Classifying captured data in unknown format?
- by monch1962
I've got a large set of captured data (potentially hundreds of thousands of records), and I need to be able to break it down so I can both classify it and also produce "typical" data myself. Let me explain further...
If I have the following strings of data:
132T339G1P112S
164T897F5A498S
144T989B9B223T
155T928X9Z554T
...
you might start to infer the following:
possibly all strings are 14 characters long
the 4th, 8th, 10th and 14th characters may always be alphas, while the rest are numeric
the first character may always be a '1'
the 4th character may always be the letter 'T'
the 14th character may be limited to only being 'S' or 'T'
and so on...
As you get more and more samples of real data, some of these "rules" might disappear; if you see a 15 character long string, then you have evidence that the 1st "rule" is incorrect.

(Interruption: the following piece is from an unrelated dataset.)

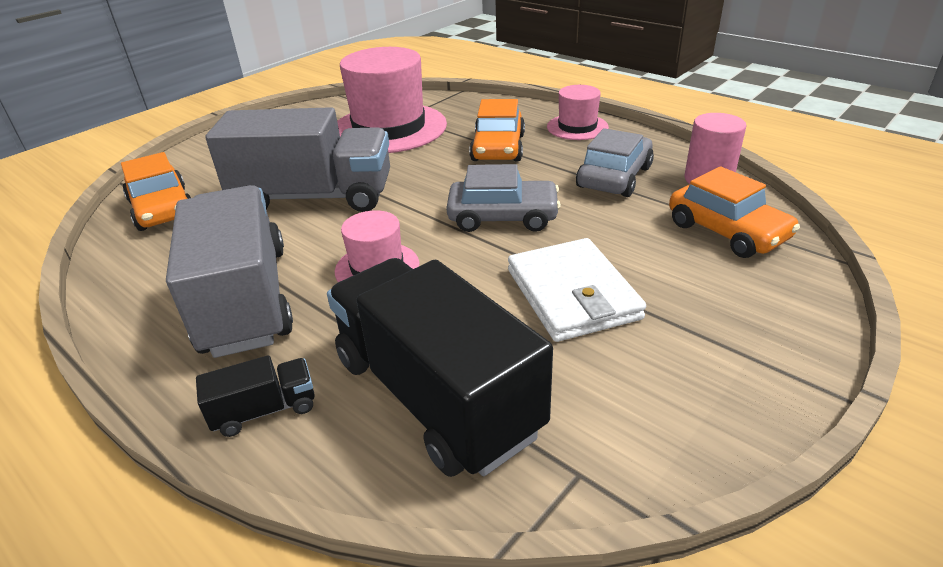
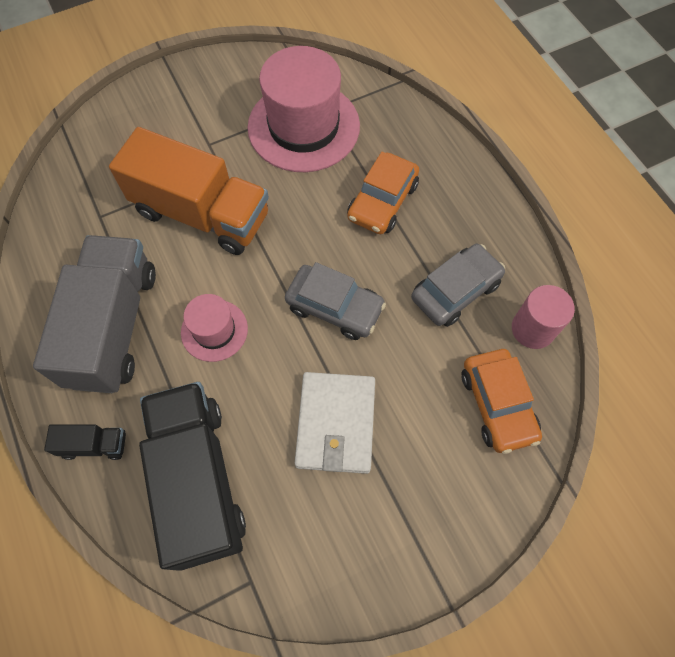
camera: 20 degrees right, 30 degrees up
(163, 209) = (85, 181): orange car -> none
(313, 197) = (201, 214): grey truck -> orange truck
(577, 127) = (471, 196): pink hat -> none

However, given a sufficiently large sample of strings that are exactly 14 characters long, you can start to assume that "all strings are 14 characters long" and assign a numeric figure to your degree of confidence (with an appropriate set of assumptions around the fact that you're seeing a suitably random set of all possible captured data).
As you can probably tell, a human can do a lot of this classification by eye, but I'm not aware of libraries or algorithms that would allow a computer to do it.
Given a set of captured data (significantly more complex than the above...), are there libraries that I can apply in my code to do this sort of classification for me, that will identify "rules" with a given degree of confidence?
As a next step, I need to be able to take those rules, and use them to create my own data that conforms to these rules. I assume this is a significantly easier step than the classification, but I've never had to perform a task like this before so I'm really not sure how complex it is.
At a guess, Python or Java (or possibly Perl or R) are possibly the "common" languages most likely to have these sorts of libraries, and maybe some of the bioinformatic libraries do this sort of thing. I really don't care which language I have to use; I need to solve the problem in whatever way I can.
Any sort of pointer to information would be very useful. As you can probably tell, I'm struggling to describe this problem clearly, and there may be a set of appropriate keywords I can plug into Google that will point me towards the solution.
Thanks in advance